# Fish in all of its wondrous forms



## Chief Longwind Of The North (May 22, 2016)

Anyone who knows me knows that I love fish.  There are very few fish that I've tried that I didn't care for, or prepared in any way.  Admittedly, I'm not fond of sushimi, or many of the raw fish dishes that I tried in Korea.  And I thought the catfish our of the Mississippy tasted muddy to me.  But mostly, I love fish.

That being said, on most any day or night, if you asked me what my favorite fish is, it would be something from the Salmonid family, you know, trout, char, and salmon.  I've eaten my share.

Last time I got on DC and posted about fish, I shared my experience with taking a large, frozen, steelhead fillet, doing nothing to it except throwing in into a wok full of hot oil, and letting it fry for ten minutes.  The fish came out, much to my surprise, sensational.  I could go on about the swordfish and ahi tuna on the Webber charcoal grill, or the foil pack brookies in the high sierras.  Rather, this evening's fish dinner took me way back to the school cafeteria.  i ate VandeCamps crunchy fishsticks.  Though I often had a bunch of kids give me their fishsticks as a boy, the ones I ate as a boy were not nearly as tasty as the ones I ate tonight.

Though I'm a guy who makes most everything from scratch, including fish sticks, that brand, lightly browned in hot oil, tasted fabulous alongside Libby's whole green beans with butter.  I made home made steak fries for DW and a good burger.  She's not a fan of fish.

Sometimes, just sometimes, the big companies just get it right (rare, I know)  Tonight, VandeCamp's got it right.

Seeeeeeeya; Chef Longwind of the North


----------



## RPCookin (May 22, 2016)

Those fish sticks we got served every Friday (regardless of the fact that it was a small town in Minnesota and Catholics were a rather small minority) in the school cafeteria were like little pieces of shredded cardboard, breaded and deep fried.  I was a rare breed in that I liked almost everything that they served, but those fish sticks mostly inedible.  

Maybe that was because most of my experience with fish was what we caught ourselves at the summer cabin in Balsam Lake, Wisconsin.  We ate sunfish, punkinseed, bluegill, black crappie, rock bass, largemouth bass, northern pike, walleye, from lake to frying pan, usually in 8 hours or less.  I really came to miss the variety that we left behind when we moved to the Rockies in 1964.


----------



## Dawgluver (May 22, 2016)

When I went to elementary school, I really didn't mind the fish sticks on Friday.  They were probably Van De Camp's.  I liked the tartar sauce as well.  What I did mind was the time I got a chicken leg with a foot and claws attached to it when I was in first grade!  I couldn't eat chicken for years after that, and still don't care for chicken legs.

Walleye is in a class of its own.  A summer staple up at da lake.


----------



## Kayelle (May 22, 2016)

I haven't had fish sticks in a while, but Trader Joe's sure has good ones!

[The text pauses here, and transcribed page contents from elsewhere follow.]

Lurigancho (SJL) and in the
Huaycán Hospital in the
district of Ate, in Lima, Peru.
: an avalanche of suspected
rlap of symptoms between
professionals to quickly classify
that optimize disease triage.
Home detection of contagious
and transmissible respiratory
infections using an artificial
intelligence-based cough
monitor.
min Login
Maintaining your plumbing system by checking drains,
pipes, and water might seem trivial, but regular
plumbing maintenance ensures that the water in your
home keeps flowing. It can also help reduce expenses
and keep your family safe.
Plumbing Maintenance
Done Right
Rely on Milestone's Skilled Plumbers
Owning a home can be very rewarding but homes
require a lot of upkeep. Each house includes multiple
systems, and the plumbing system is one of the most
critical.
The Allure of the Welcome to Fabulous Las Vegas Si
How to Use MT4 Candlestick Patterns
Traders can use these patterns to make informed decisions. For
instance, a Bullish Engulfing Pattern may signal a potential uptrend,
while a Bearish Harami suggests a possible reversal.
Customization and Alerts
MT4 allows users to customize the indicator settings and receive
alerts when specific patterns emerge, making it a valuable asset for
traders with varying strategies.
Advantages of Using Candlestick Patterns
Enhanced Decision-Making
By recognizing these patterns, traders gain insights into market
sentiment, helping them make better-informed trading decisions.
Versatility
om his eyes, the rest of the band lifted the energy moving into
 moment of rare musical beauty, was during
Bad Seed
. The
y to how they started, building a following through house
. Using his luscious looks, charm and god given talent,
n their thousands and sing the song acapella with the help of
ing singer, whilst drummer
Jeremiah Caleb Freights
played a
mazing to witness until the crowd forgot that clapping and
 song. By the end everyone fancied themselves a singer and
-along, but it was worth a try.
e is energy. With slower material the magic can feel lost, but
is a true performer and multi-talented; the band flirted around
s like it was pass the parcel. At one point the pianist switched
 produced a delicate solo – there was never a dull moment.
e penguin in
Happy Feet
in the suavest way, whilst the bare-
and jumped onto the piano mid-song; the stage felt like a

Little kids have always loved fish sticks as I remember from being a day care mom, many moons ago.

What a nightmare Dawg! Ewwww.


----------



## Whiskadoodle (May 23, 2016)

I liked,   loved,  Fish Sticks for school lunch.    I once thought I should try a box from the store.  Ack.  They were bits and pieces formed (extruded?) into shape. Now I am leery about buying, although I do see on the packages they  say, cut from whole fish. 

I think my favorite is small pan fish just lightly shaken in a bag of seasoned flour and shallow fried.   Preferably fresh caught, although I have been known to buy from the fish market. 

After that, it's walleye,  and then trout, again shallow fried or over a fire in a cast iron pan fried.  Salmon,  baked or grilled.  

For grilled fish, my faves are swordfish, tuna and mahi-mahi.  Some other fishes, while more readily available and familiar in other parts of the country, can be a wee bit too expensive here.


----------



## Addie (May 23, 2016)

Every Saturday morning I would put the bean pot in the oven for the back beans for supper. Then I would take one cod filet or a Haddock one and steam it. Mash it up when cooked, add mashed potatoes and turn it into fish cakes. Glorified fish sticks. Properly seasoned, they didn't taste too bad. 

I loved Saturday supper. Boston baked beans, codfish cakes, warm brown bread smothered with butter and a tall glass of cold milk. A really inexpensive meal to feed a family of six. Every Saturday night without fail.


----------